Brazilian President Dilma Rousseff signed a bill exempting defence companies from taxes for five years. The measure is geared to prop the defence industry and reduce the share of imported equipment for the armed forces.
We don't want to produce only for Brazil. We know our competitiveness resides in our ability to export, Rousseff said.
She said the tax breaks will not only boost the defence industry, but also help create a trade surplus in the sector for Brazil.
In the past decade, Brazil's defence imports totalled 2.37 billion U.S. dollars, while defence exports totalled 470m dollars, with an overall deficit of 1.9 billion dollars.
Defence Minister Celso Amorim said the tax exemption will increase the armed forces' ability to protect Brazil's resources.
We live in a fairly complex world, in which we don't know where threats come from, but we know what we must protect, he said.

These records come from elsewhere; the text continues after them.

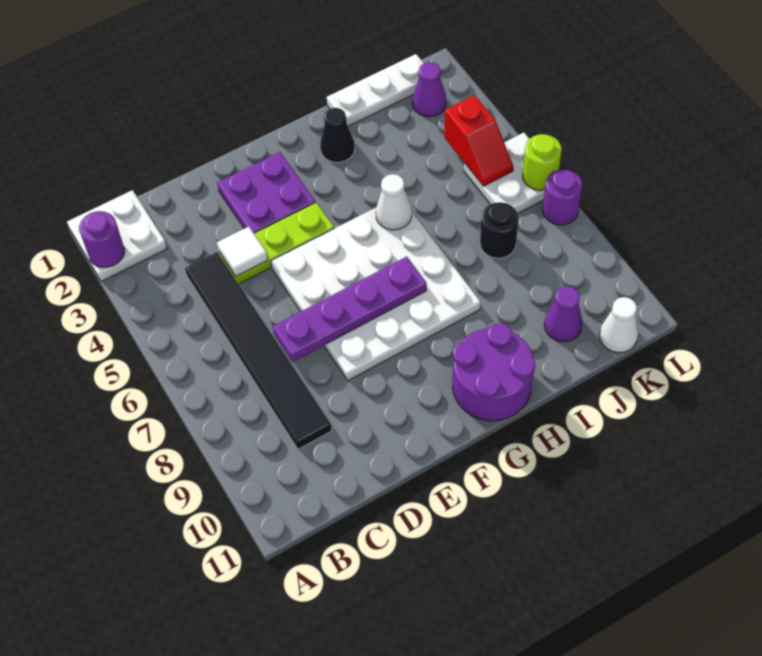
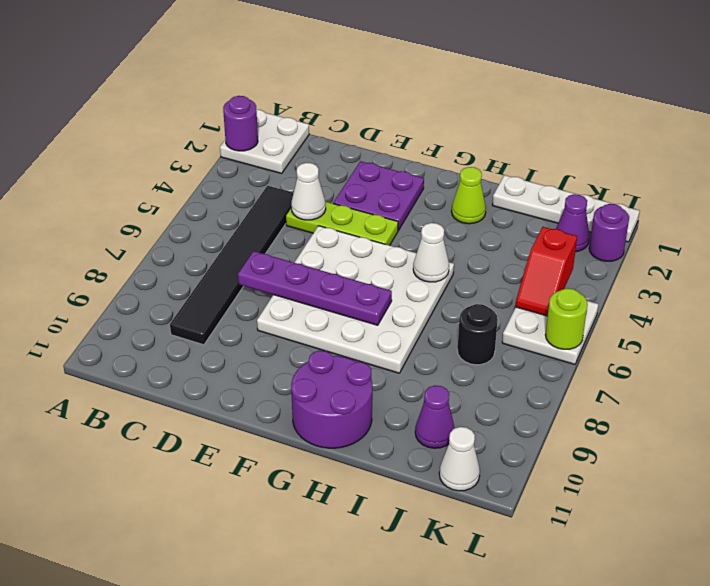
white 1x1 tile [217,227,268,276] -> white 1x1 cone [291,163,326,220]
black 1x1 cone [320,108,355,162] -> lime 1x1 cone [451,167,486,224]
white 1x3 plate [327,54,424,126] -> white 1x4 plate [492,175,640,242]
purple 1x1 round brick [543,169,582,225] -> purple 1x1 round brick moved to [589,204,629,261]

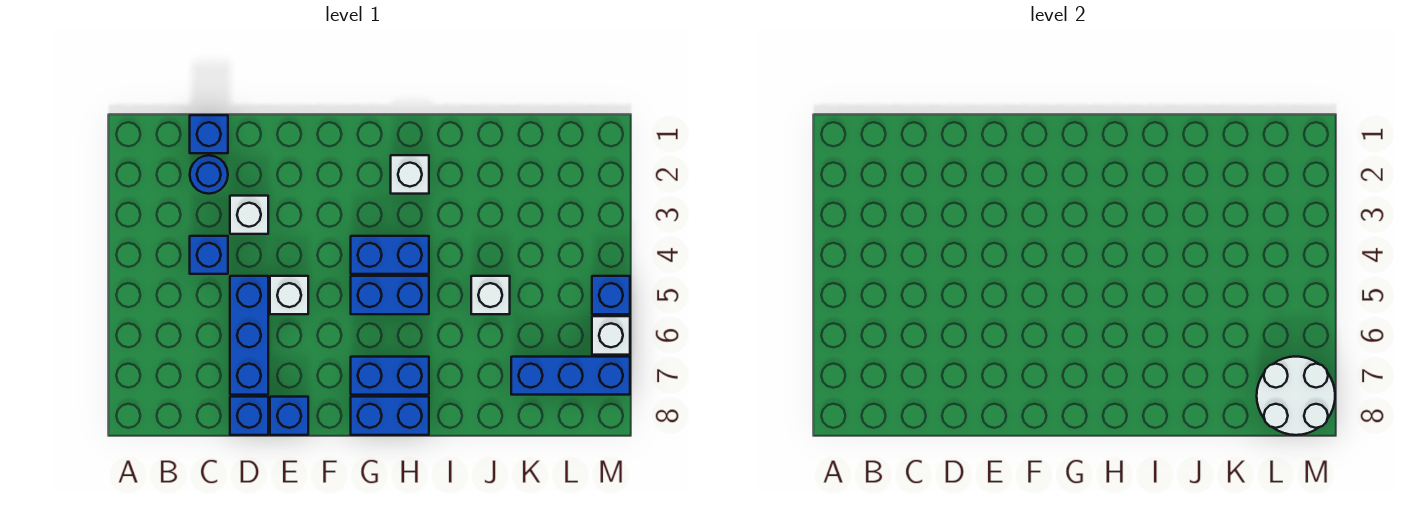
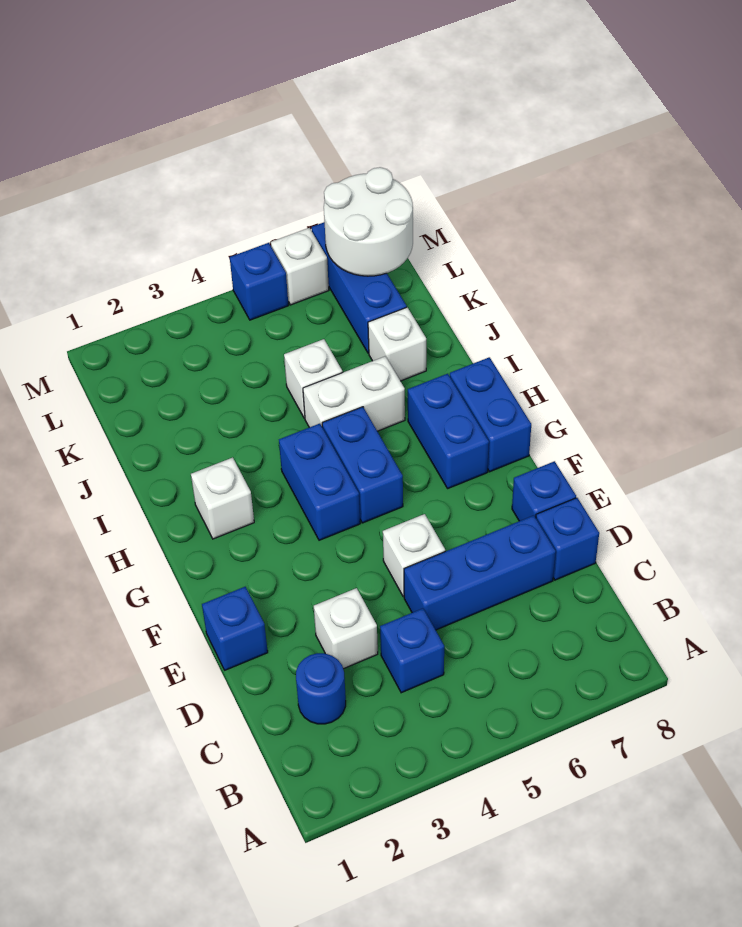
blue 1x1 brick [190,115,228,153] -> blue 1x1 brick moved to [202,587,268,670]
none -> white 1x2 brick [303,356,405,431]
none -> white 1x1 brick [368,307,426,381]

Tax breaks are expected to benefit 186 companies. To be qualified for the exemption, companies must have factories in Brazil and produce strategic equipment such as weapons, ammunition, satellites, rockets, planes and military vehicles.
This is the latest measure Brazil has adopted to defend and boost its own enterprises. Last month the government increased the tax over imported vehicles by 30%, excepting those from Mercosur and Mexico, with which Brazil signed an agreement for the automobile sector.